Central Bankers Are Sick of Rescuing the World Economy Alone
Amid slowing global growth, the Federal Reserve, European Central Bank and perhaps even the Bank of Japan are all set to ease monetary policy in coming months. But with less room to act than in the past, their leaders are telling politicians they will need to act if a downturn takes hold.
The pressure could be applied in person on Wednesday when central bankers and finance ministers from the Group of Seven nations meet for talks north of Paris. They convene at a hazardous juncture for the global economy, as an unpredictable trade war risks precipitating a deeper downturn, and some bond markets hint at a growing possibility of a recession.
G-7 host nation France may even offer a reason to take note. President Emmanuel Macron’s 17 billion euros ($19.2 billion) of support for consumers in response to the Yellow Vests protests may have been contrary to his deficit-reduction mantra, but is proving fortuitous amid a global slowdown. French growth in 2019 is expected to outpace the euro-area average for the first time in six years.
“We are seeing political risks rising everywhere, so addressing the lack of growth that benefits all is quite urgent,” said Laurence Boone, chief economist at the OECD. “That cannot be achieved only through monetary policy.”
Central banks are already set to play their part to preserve the expansion. Fed Chairman Jerome Powell last week all but confirmed he will cut interest rates this month, while ECB President Mario Draghi is leaning in the same direction.
But with limited firepower and bloated balance sheets, they say that this time they can’t do it alone. The Fed, for example, has a benchmark rate half the level it had before past downturns. The BOJ and ECB are below zero already.
“We would expect to see fiscal policy being the new monetary policy going forward,” said Andrew Bosomworth, a portfolio manager at Pacific Investment Management Co.
While Powell has warned the U.S. fiscal position is unsustainable in the long-run, he said last week it’s “not a good thing to have monetary policy being the main game in town.” The U.S. got a boost in 2018 from President Donald Trump’s $1.5 trillion tax overhaul, but that effect is fading.
In Europe, Draghi has complained that monetary policy has taken on a “disproportionate’’ burden in the last decade.
Some say the message may be more effectively conveyed by International Monetary Fund Managing Director Christine Lagarde when she replaces Draghi in November. She’s already said that in the next slump, “fiscal stimulus wherever possible” will be needed. BOE Governor Mark Carney, a potential candidate to succeed Lagarde at the IMF, has also pushed the idea.

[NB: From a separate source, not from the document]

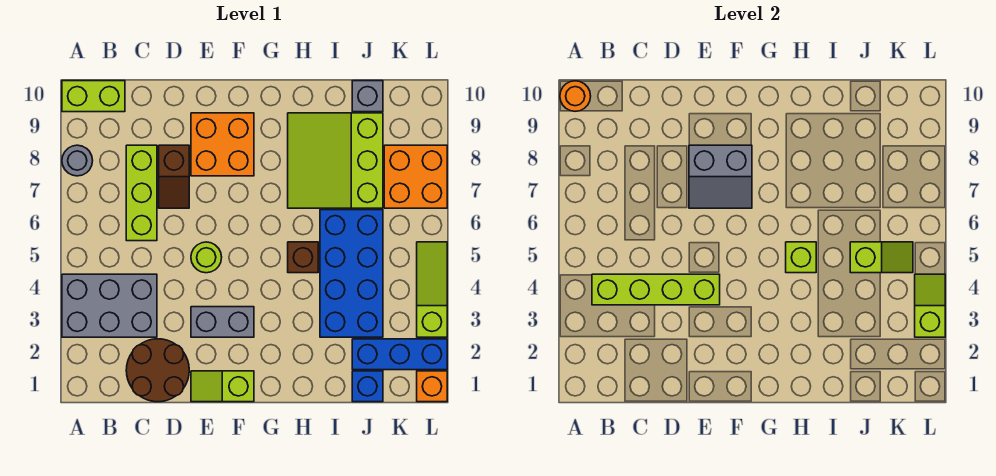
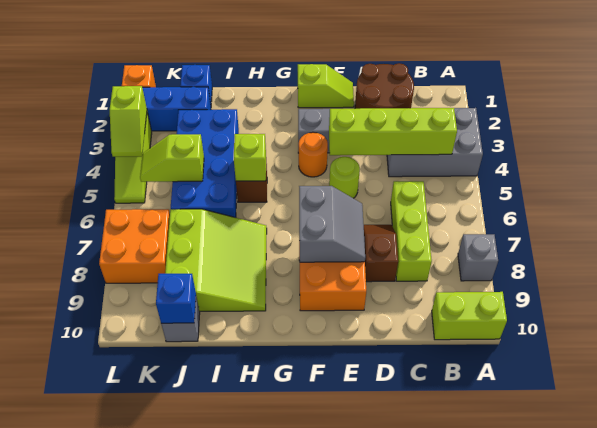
grey 1x1 round brick [62,145,93,176] -> grey 1x1 brick [458,234,498,281]
orange 1x1 round brick [560,81,591,111] -> orange 1x1 round brick moved to [299,133,328,177]
grey 2x2 slope [689,145,752,208] -> grey 2x2 slope turned to [299,186,365,262]
none -> blue 1x1 brick [156,274,196,323]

Their calls have additional weight given the collapse in global bond yields, making it cheaper for governments to borrow. In Europe, much of the focus is on Germany: Not only does it have a budget surplus, but investors will pay it to borrow for up to 15 years.
The big difficulty is high debt ratios. France’s, for example, is close to 100% of output, while Italy’s is even higher.
One euro-area solution, according to the OECD, would be to coordinate fiscal stimulus in some countries with structural reforms in others, in tandem with loose monetary policy. It estimates that a joined-up effort would raise GDP growth by around 0.75 percentage point in this year and next.
It could be in time that central banks and governments do end up uniting if more leftwing parties win election. Some lawmakers in the U.S. and U.K. have promoted Modern Monetary Theory, which posits that countries which control their own currency can seek stronger economic growth via government spending.
“If current non-conventional policies have been a leap forward from traditional measures, the future political landscape could warrant an even more radical shift,” said Alberto Gallo, head of macro strategies at Algebris Investments.
In the meantime, G-7 officials may look to the last crisis, when their governments pulled back from stimulus too quickly. The world economy had barely escaped recession when policy makers meeting in early 2010 agreed to “look ahead to exit strategies and move to a more sustainable fiscal track.”
“For most advanced industrial countries, the monetary policy space is extremely limited,” said Willem Buiter, a former Bank of England policy maker now special economic adviser to Citigroup. “We need the fiscal tools to safeguard ourselves against a possible slide into a global recession.”